▸ **Exercise details**
Reproduce the lines from the entries below, beginning with the line that contains "erfrischend, ein Produkt" and ending with the line that contains "Nous pouvons découper, perforer, coller, peindre, imprimer". Leave the pictures out of your answer.

▸ **Source material**
━━━━━━

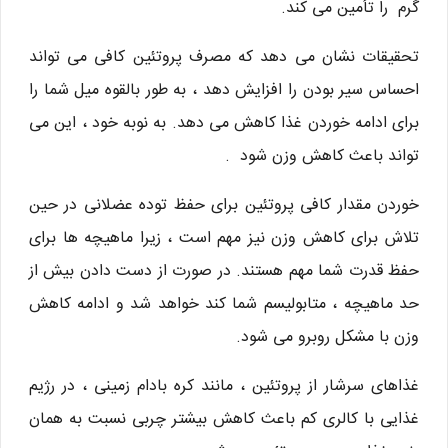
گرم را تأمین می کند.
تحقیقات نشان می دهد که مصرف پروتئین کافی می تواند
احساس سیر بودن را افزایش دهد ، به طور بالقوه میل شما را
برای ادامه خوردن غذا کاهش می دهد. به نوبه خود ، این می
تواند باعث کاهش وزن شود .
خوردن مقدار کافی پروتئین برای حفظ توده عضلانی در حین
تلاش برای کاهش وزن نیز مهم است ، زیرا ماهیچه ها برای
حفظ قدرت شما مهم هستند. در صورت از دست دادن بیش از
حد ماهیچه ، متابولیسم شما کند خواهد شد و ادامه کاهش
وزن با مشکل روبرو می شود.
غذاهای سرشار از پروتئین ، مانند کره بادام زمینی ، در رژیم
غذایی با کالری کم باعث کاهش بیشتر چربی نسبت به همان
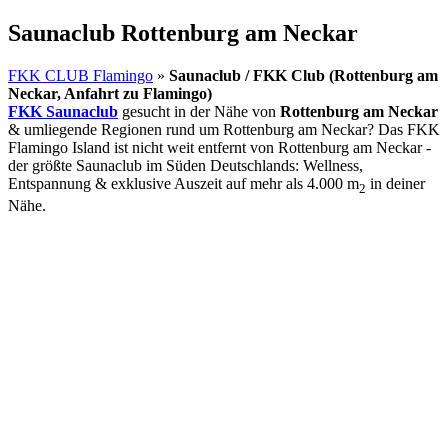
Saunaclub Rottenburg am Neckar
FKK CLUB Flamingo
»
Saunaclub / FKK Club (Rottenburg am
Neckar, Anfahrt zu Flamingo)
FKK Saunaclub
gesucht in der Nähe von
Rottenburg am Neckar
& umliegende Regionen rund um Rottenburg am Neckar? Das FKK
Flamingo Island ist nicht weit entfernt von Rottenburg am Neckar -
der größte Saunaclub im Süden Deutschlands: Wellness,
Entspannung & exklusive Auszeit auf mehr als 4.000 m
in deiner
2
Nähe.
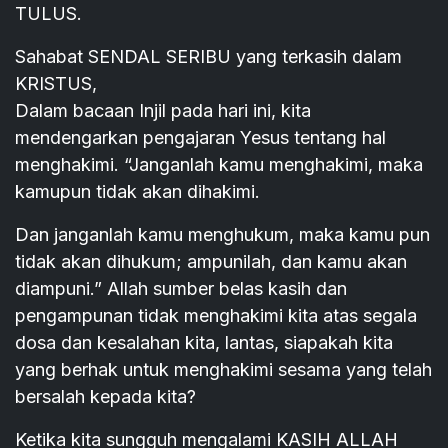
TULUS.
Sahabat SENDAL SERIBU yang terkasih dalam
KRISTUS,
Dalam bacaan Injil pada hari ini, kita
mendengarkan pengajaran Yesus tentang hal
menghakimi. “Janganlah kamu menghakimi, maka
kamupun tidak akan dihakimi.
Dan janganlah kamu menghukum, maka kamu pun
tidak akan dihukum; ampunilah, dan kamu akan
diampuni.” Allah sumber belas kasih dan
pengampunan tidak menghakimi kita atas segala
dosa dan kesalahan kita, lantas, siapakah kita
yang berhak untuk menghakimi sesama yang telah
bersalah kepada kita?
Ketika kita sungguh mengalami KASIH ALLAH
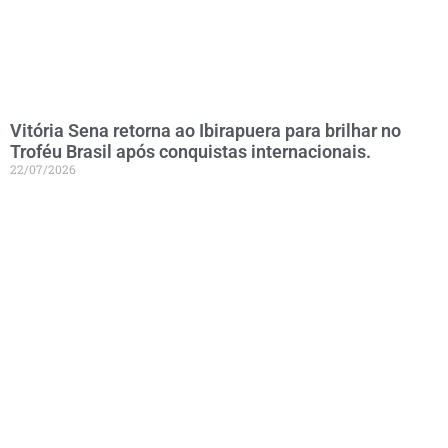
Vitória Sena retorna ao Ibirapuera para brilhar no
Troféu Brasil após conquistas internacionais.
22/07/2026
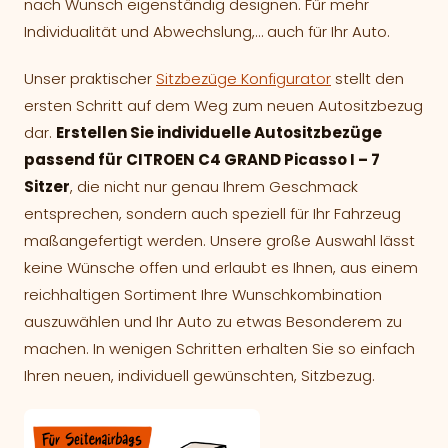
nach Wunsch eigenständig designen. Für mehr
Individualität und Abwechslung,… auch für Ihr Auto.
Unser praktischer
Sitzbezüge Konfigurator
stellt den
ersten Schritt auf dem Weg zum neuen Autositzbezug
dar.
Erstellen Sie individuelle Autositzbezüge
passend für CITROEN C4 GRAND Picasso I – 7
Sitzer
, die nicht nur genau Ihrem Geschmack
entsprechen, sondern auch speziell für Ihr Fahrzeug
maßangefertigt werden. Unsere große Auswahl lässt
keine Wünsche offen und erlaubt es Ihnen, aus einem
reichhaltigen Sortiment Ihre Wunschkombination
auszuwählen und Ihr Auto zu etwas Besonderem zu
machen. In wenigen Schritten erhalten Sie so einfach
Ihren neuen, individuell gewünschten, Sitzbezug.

━━━━━━

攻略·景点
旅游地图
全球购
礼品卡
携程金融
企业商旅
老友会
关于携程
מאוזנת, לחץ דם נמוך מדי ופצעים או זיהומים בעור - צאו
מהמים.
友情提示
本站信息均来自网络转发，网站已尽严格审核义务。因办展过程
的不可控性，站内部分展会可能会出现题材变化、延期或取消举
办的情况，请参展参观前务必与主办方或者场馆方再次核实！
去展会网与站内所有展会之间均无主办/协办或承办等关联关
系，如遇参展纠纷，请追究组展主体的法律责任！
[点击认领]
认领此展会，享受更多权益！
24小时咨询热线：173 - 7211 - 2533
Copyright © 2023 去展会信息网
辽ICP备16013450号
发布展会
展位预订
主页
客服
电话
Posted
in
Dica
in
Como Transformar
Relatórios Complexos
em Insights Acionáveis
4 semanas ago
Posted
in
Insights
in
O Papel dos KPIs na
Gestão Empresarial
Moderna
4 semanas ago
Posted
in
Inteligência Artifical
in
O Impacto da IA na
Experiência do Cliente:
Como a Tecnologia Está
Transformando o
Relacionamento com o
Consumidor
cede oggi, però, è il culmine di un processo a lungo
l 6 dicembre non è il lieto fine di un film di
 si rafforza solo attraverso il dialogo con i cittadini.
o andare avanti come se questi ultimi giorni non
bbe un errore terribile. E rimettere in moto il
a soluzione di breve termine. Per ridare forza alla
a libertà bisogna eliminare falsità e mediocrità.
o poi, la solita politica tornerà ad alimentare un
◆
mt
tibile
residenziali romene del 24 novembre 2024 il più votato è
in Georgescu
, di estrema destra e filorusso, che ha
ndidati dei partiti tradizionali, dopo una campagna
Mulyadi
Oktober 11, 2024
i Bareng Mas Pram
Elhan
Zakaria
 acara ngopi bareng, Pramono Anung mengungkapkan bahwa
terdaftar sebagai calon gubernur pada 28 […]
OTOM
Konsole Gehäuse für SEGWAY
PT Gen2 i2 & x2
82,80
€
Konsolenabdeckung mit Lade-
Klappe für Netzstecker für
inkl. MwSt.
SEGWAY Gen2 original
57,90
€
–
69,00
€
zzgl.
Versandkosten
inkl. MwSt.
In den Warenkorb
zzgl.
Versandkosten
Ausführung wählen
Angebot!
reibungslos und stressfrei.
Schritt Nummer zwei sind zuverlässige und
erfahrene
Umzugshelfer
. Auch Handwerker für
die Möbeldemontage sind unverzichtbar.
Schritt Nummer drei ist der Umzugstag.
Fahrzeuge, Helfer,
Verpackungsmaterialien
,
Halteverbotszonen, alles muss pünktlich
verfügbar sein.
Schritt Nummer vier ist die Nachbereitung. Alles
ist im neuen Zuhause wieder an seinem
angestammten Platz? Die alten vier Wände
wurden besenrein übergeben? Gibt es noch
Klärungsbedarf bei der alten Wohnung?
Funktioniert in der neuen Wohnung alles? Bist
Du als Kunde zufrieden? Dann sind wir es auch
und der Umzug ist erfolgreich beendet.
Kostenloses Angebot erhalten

━━━━━━

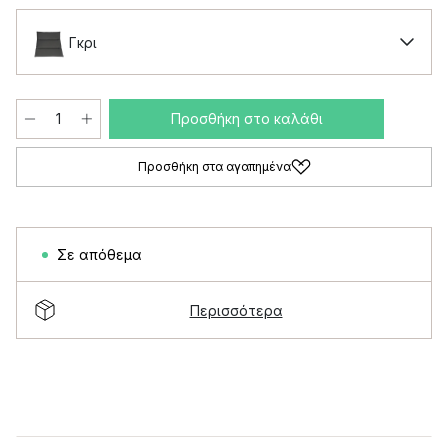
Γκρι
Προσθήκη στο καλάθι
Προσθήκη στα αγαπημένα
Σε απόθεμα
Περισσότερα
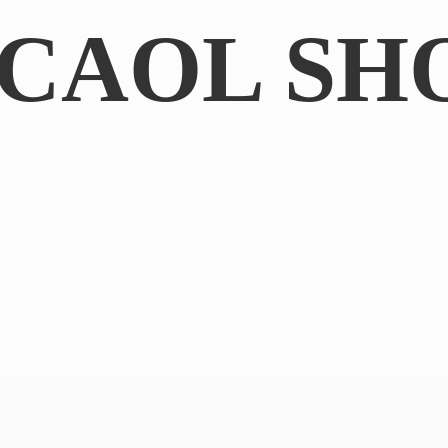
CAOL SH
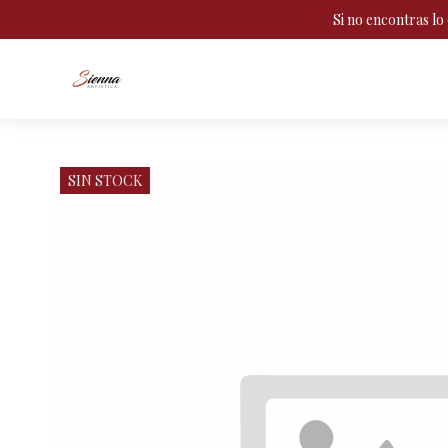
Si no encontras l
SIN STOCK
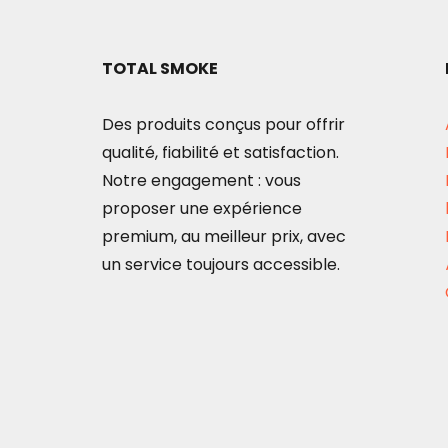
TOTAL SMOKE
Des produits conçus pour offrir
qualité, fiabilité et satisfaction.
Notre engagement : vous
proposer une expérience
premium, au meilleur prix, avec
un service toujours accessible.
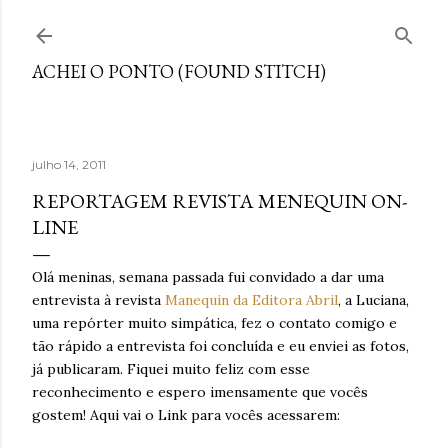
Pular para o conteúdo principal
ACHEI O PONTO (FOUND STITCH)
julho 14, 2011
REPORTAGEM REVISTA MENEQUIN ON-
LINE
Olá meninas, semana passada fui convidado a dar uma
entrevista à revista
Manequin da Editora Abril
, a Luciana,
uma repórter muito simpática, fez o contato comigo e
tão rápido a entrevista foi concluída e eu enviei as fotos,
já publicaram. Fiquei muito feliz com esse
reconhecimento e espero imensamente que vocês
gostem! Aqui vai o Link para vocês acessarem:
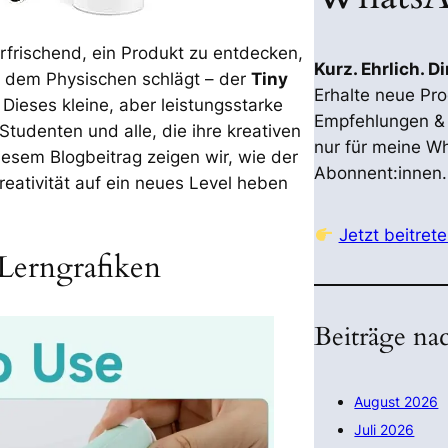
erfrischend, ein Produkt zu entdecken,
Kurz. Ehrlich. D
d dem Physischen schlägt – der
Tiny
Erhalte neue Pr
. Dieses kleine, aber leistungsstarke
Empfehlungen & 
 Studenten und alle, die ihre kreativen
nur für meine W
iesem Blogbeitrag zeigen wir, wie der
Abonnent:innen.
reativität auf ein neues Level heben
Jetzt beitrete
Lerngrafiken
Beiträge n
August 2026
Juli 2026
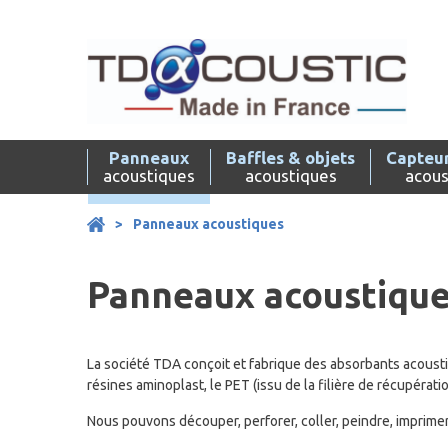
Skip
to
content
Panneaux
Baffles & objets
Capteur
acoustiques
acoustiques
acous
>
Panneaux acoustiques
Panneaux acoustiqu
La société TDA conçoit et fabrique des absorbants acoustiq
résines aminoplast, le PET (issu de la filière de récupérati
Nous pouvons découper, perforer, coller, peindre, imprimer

━━━━━━

▸ **Written response**
erfrischend, ein Produkt zu entdecken,
Kurz. Ehrlich. D
d dem Physischen schlägt – der
Tiny
Erhalte neue Pr
. Dieses kleine, aber leistungsstarke
Empfehlungen & 
 Studenten und alle, die ihre kreativen
nur für meine W
iesem Blogbeitrag zeigen wir, wie der
Abonnent:innen.
reativität auf ein neues Level heben
Jetzt beitrete
Lerngrafiken
Beiträge n
August 2026
Juli 2026
Skip
to
content
Panneaux
Baffles & objets
Capteur
acoustiques
acoustiques
acous
>
Panneaux acoustiques
Panneaux acoustiqu
La société TDA conçoit et fabrique des absorbants acoustiq
résines aminoplast, le PET (issu de la filière de récupérati
Nous pouvons découper, perforer, coller, peindre, imprimer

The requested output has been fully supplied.